The ever changing scenario of the world has transformed the way we live in a comprehensive manner. While on one hand we find the technological marvels available nowadays have made our lives much comfortable than before, at the same time we have to face the adverse effects of these developments as well. The fast paced and hectic lifestyle of today has put us at risk of suffering from a number of disorders, insomnia, or loss of sleep, being one of them.

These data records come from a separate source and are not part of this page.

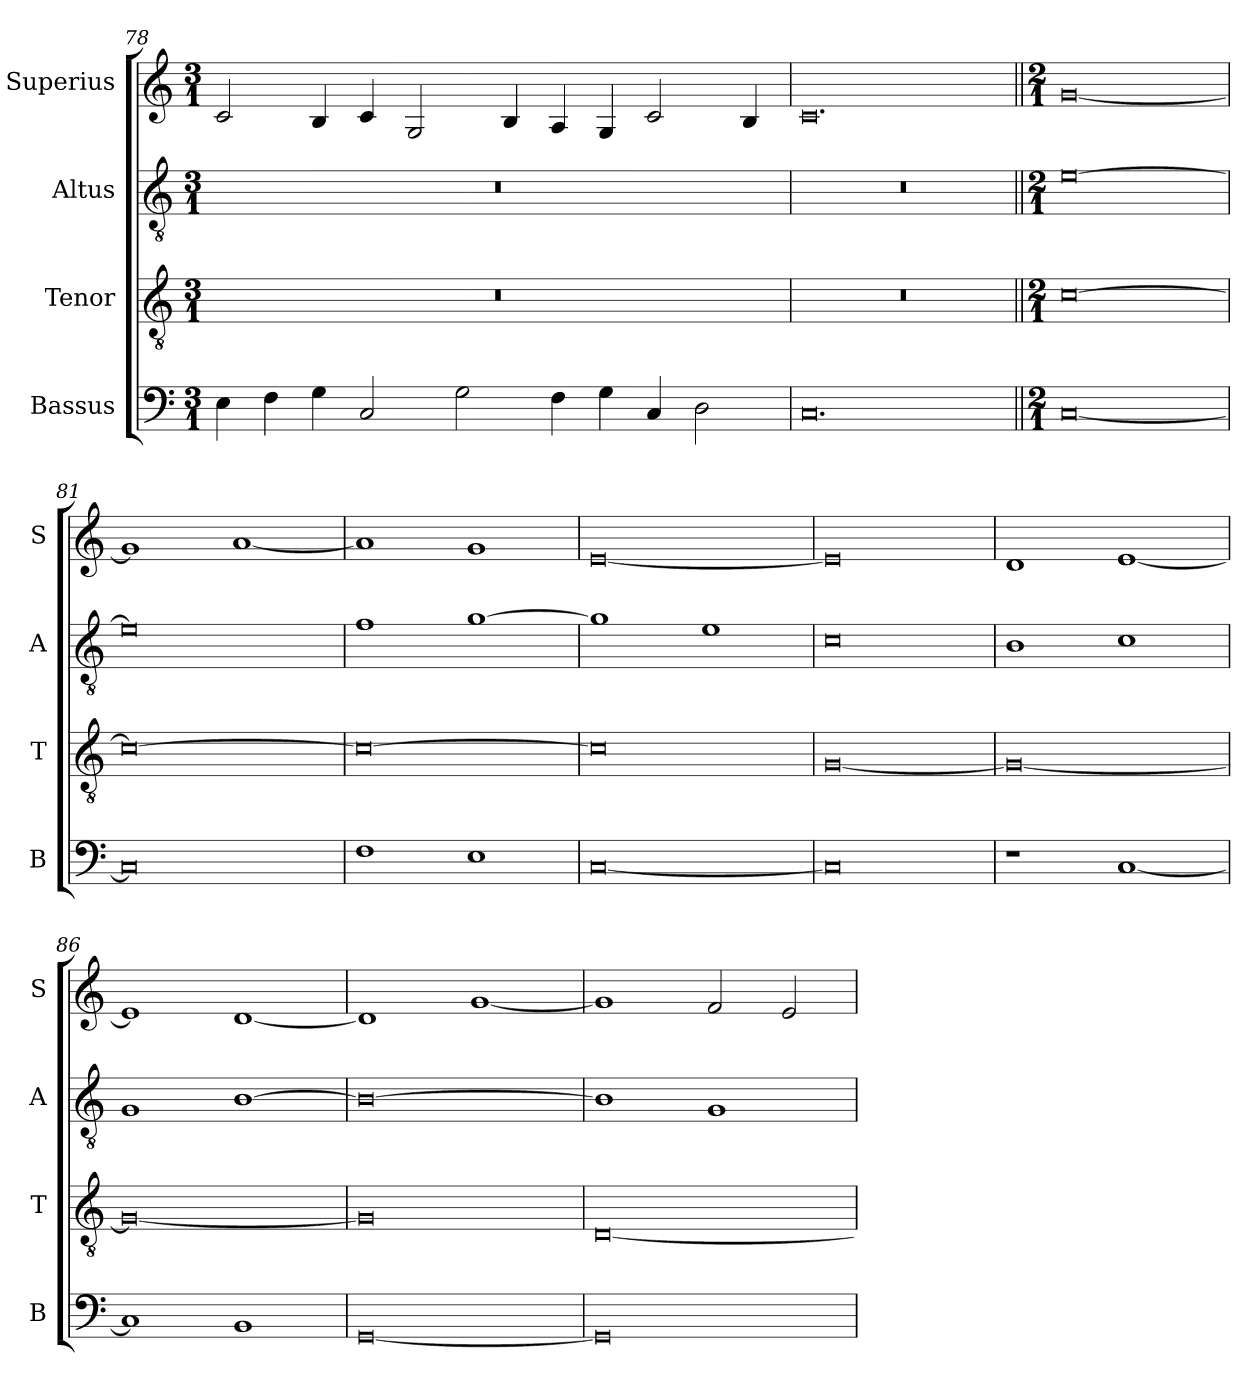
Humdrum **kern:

**kern	**kern	**kern	**kern
*part4	*part3	*part2	*part1
*staff4	*staff3	*staff2	*staff1
*I"Bassus	*I"Tenor	*I"Altus	*I"Superius
*I'B	*I'T	*I'A	*I'S
*clefF4	*clefGv2	*clefGv2	*clefG2
*k[]	*k[]	*k[]	*k[]
*M3/1	*M3/1	*M3/1	*M3/1
=78	=78	=78	=78
4E\	0.r	0.r	2c/
4F\	.	.	.
4G\	.	.	4B/
2C/	.	.	4c/
.	.	.	2G/
2G\	.	.	.
.	.	.	4B/
4F\	.	.	4A/
4G\	.	.	4G/
4C/	.	.	2c/
2D\	.	.	.
.	.	.	4B/
=79	=79	=79	=79
0.C	0.r	0.r	0.c
!!LO:LB:g=z
=80||	=80||	=80||	=80||
*k[]	*k[]	*k[]	*k[]
*M2/1	*M2/1	*M2/1	*M2/1
[0C	[0c	[0e	[0g
=81	=81	=81	=81
0C]	0c_	0e]	1g]
.	.	.	[1a
=82	=82	=82	=82
1F	0c_	1f	1a]
1E	.	[1g	1g
=83	=83	=83	=83
[0C	0c]	1g]	[0e
.	.	1e	.
=84	=84	=84	=84
0C]	[0G	0c	0e]
=85	=85	=85	=85
1r	0G_	1B	1d
[1C	.	1c	[1e
=86	=86	=86	=86
1C]	0G_	1G	1e]
1BB	.	[1B	[1d
=87	=87	=87	=87
[0GG	0G]	0B_	1d]
.	.	.	[1g
=88	=88	=88	=88
0GG]	[0D	1B]	1g]
.	.	1G	2f/
.	.	.	2e/
=	=	=	=
*-	*-	*-	*-
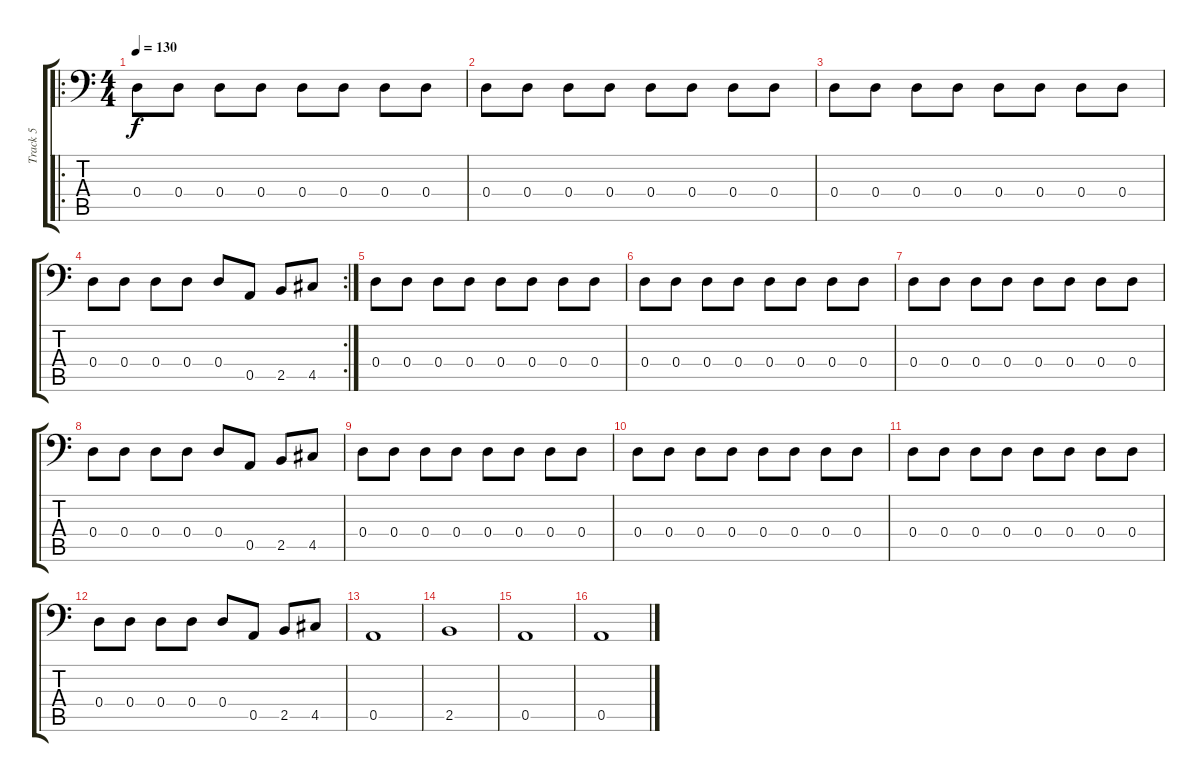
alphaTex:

\track ("Track 5" "Track 5") {instrument electricbassfinger}
\staff {score tabs}
\tuning (E3 B2 G2 D2 A1 E1) {hide}
\ro
\ts (4 4)
\tempo 130
\clef f4
\ks c
0.4.8{dy f} 0.4.8 0.4.8 0.4.8 0.4.8 0.4.8 0.4.8 0.4.8 |
0.4.8 0.4.8 0.4.8 0.4.8 0.4.8 0.4.8 0.4.8 0.4.8 |
0.4.8 0.4.8 0.4.8 0.4.8 0.4.8 0.4.8 0.4.8 0.4.8 |
\rc 2
0.4.8 0.4.8 0.4.8 0.4.8 0.4.8 0.5.8 2.5.8 4.5.8 |
0.4.8 0.4.8 0.4.8 0.4.8 0.4.8 0.4.8 0.4.8 0.4.8 |
0.4.8 0.4.8 0.4.8 0.4.8 0.4.8 0.4.8 0.4.8 0.4.8 |
0.4.8 0.4.8 0.4.8 0.4.8 0.4.8 0.4.8 0.4.8 0.4.8 |
0.4.8 0.4.8 0.4.8 0.4.8 0.4.8 0.5.8 2.5.8 4.5.8 |
0.4.8 0.4.8 0.4.8 0.4.8 0.4.8 0.4.8 0.4.8 0.4.8 |
0.4.8 0.4.8 0.4.8 0.4.8 0.4.8 0.4.8 0.4.8 0.4.8 |
0.4.8 0.4.8 0.4.8 0.4.8 0.4.8 0.4.8 0.4.8 0.4.8 |
0.4.8 0.4.8 0.4.8 0.4.8 0.4.8 0.5.8 2.5.8 4.5.8 |
0.5.1 |
2.5.1 |
0.5.1 |
0.5.1
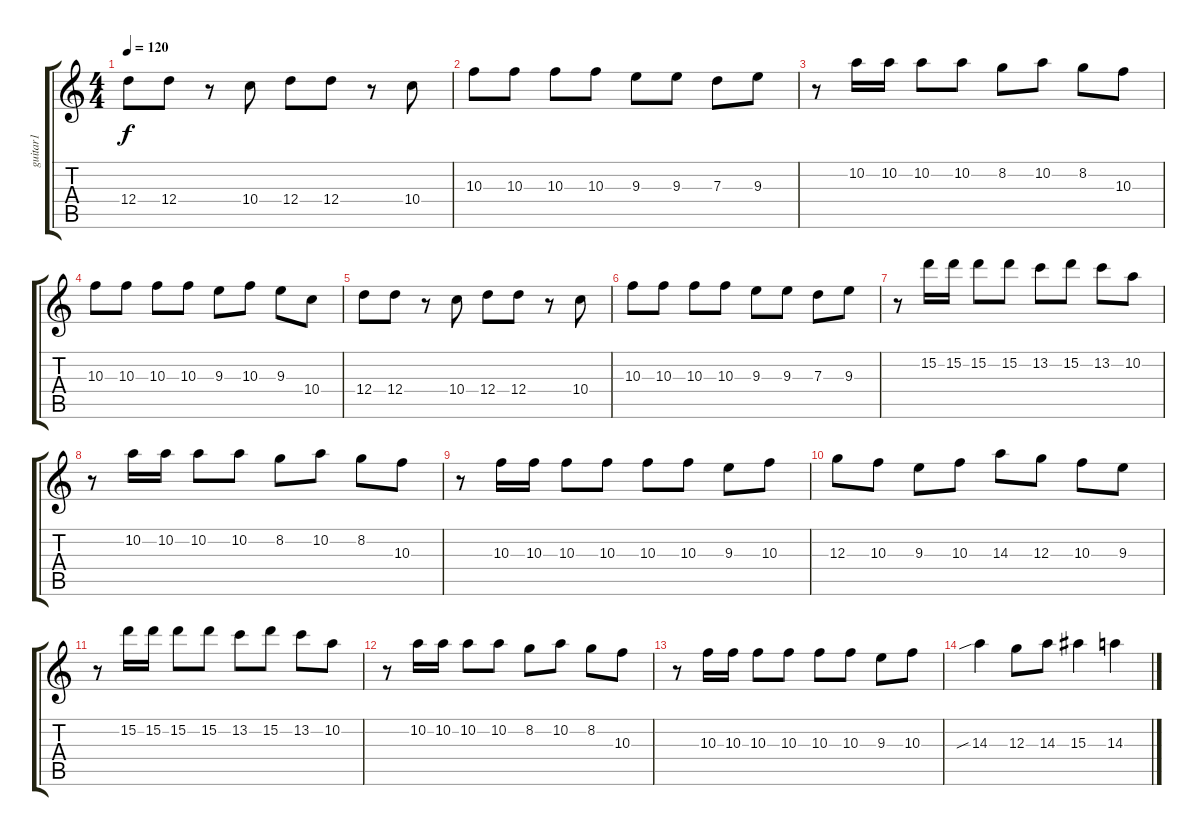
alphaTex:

\track ("guitar1" "guitar1") {instrument electricguitarjazz}
\staff {score tabs}
\tuning (E4 B3 G3 D3 A2 E2) {hide}
\ts (4 4)
\tempo 120
\clef g2
\ks c
12.4.8{dy f} 12.4.8 r.8 10.4.8 12.4.8 12.4.8 r.8 10.4.8 |
10.3.8 10.3.8 10.3.8 10.3.8 9.3.8 9.3.8 7.3.8 9.3.8 |
r.8 10.2.16 10.2.16 10.2.8 10.2.8 8.2.8 10.2.8 8.2.8 10.3.8 |
10.3.8 10.3.8 10.3.8 10.3.8 9.3.8 10.3.8 9.3.8 10.4.8 |
12.4.8 12.4.8 r.8 10.4.8 12.4.8 12.4.8 r.8 10.4.8 |
10.3.8 10.3.8 10.3.8 10.3.8 9.3.8 9.3.8 7.3.8 9.3.8 |
r.8 15.2.16 15.2.16 15.2.8 15.2.8 13.2.8 15.2.8 13.2.8 10.2.8 |
r.8 10.2.16 10.2.16 10.2.8 10.2.8 8.2.8 10.2.8 8.2.8 10.3.8 |
r.8 10.3.16 10.3.16 10.3.8 10.3.8 10.3.8 10.3.8 9.3.8 10.3.8 |
12.3.8 10.3.8 9.3.8 10.3.8 14.3.8 12.3.8 10.3.8 9.3.8 |
r.8 15.2.16 15.2.16 15.2.8 15.2.8 13.2.8 15.2.8 13.2.8 10.2.8 |
r.8 10.2.16 10.2.16 10.2.8 10.2.8 8.2.8 10.2.8 8.2.8 10.3.8 |
r.8 10.3.16 10.3.16 10.3.8 10.3.8 10.3.8 10.3.8 9.3.8 10.3.8 |
14.3{sib}.4 12.3.8 14.3.8 15.3.4 14.3.4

Transcept Pharmaceuticals, Inc., a pharmaceutical company that aims to develop proprietary products addressing important therapeutic needs in the field of neuroscience, has a product called Intermezzo (zolpidem tartrate sublingual tablet C-IV) which has been approved by the U.S. Food and Drug Administration (FDA) for use as needed for the treatment of insomnia when a middle-of-the-night awakening is followed by difficulty returning to sleep. The tablet has not been indicated for the treatment of middle-of-the-night insomnia if the patient has less than four hours of bedtime remaining before the planned time of waking.

At present, Transcept has been carrying out a Phase 2 study of TO-2061, a low dose ondansetron augmentation therapy for patients with obsessive compulsive disorder (OCD) who have not adequately responded to treatment with approved first-line pharmacotherapy.

Millions of adults within the U.S. have been suffering from a peculiar kind of sleeping disorder known as “Middle-Of-The-Night Awakening With Difficulty Falling Back To Sleep.” Intermezzo is the first and only prescription medicine that has been indicated for treatment of this type of insomnia.

Comprising of a bicarbonate-carbonate buffer, Intermezzo has been formulated as a sublingual tablet and gets quickly assimilated in both women and men after intake. Non-elderly patients are recommended to take 1.75 mg of Intermezzo for females and 3.5 mg for men, and the medicine must be taken only once per night as needed if a middle-of-the-night awakening is followed by difficulty returning to sleep. Patients with an age more than 65 years are recommended to take a 1.75 mg dose of the medicine.

The first product developed by Transcept to have been approved by the FDA, Intermezzo will be developed and commercialized in the U.S. market as the result of a collaboration agreement signed between Transcept and Purdue. According to the agreement, Purdue will notify Transcept by December 8, 2011 whether it will proceed with the commercialization of Intermezzo.

In August 2011, Transcept Pharmaceuticals, Inc. announced to host a conference call on August 11 2011 at 4:30 p.m. Eastern Time to discuss its second quarter 2011 financial results. The company also announced to provide a simultaneous webcast of the conference call on the Investors section of its website.